As for the rest, as I've said, it depends on the candidate level. From a junior it's fine as-is, although I'd still want them to be able to fix at least some of those issues once I point them out. I'd expect a senior to be able to write a cleaner solution on their own, or at most with minimal prompting (eg "Can you optimize this?")
FYI, defaultdict and setdefault is not the same thing.
d = defaultdict(list)
d[key].append(value)
vs
d = {}
d.setdefault(key, []).append(value)
useful when you only want the "default" behavior in one piece of code but not others
> / -> / -> / with a count of 6120
> /robots.txt -> /robots.txt -> /robots.txt with a count of 4459
Your solution looks alright. I think you could use a defaultdict() to clean up a few lines of code, and I don't fully understand why you have two nested loops inside your file processing loop.
It could be slow on large log files because it keeps the whole log in memory. You could speed it up significantly by doing a `.shift()` at the point when you `.slice(-3)` so that you only track the last 3 pages for any user.

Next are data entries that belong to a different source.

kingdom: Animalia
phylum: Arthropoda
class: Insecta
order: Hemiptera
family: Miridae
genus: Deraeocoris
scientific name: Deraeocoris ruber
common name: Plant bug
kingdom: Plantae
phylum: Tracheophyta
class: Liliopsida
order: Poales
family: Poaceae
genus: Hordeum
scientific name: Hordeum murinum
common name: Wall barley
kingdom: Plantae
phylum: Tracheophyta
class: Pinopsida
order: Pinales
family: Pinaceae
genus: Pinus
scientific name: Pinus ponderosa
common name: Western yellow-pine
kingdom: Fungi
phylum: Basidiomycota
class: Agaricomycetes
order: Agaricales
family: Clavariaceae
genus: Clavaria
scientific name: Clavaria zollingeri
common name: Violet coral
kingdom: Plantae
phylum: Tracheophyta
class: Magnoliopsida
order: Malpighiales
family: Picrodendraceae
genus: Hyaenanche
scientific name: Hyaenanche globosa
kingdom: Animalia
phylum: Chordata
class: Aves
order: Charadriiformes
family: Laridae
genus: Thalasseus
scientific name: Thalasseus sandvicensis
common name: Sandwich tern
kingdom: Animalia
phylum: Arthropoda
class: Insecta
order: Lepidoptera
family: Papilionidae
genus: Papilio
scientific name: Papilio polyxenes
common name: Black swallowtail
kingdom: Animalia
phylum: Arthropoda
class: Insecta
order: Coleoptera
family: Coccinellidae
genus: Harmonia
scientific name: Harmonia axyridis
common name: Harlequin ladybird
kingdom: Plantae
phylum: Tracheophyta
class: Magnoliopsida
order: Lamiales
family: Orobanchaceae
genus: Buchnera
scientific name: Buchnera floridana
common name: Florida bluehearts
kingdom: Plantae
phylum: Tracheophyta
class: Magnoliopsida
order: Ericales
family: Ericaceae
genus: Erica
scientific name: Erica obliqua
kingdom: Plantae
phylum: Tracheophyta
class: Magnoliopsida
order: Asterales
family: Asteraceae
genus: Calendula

I needed to look up the parameter/argument that turns out to be called "key" for sorted() so I didn't do it all by heart (used html docs on the local filesystem for that, no web search or LLM), and I had one bout of confusion where I thought I needed to have another for loop inside of the "for pathindex, path in ..." (thinking it was "for pathsindex, paths in", note the plural). Not sure I'd have figured that one out with interview stress.
This is definitely trickier than fizzbuzz or similar. Would budget at least 20 minutes for a great candidate having bad nerves and bad luck, which makes it fairly long given that you have follow-up questions and probably also want to get to other topics like team fit and compensation expectations at some point
edit: wait, now I need to know: did I get hired?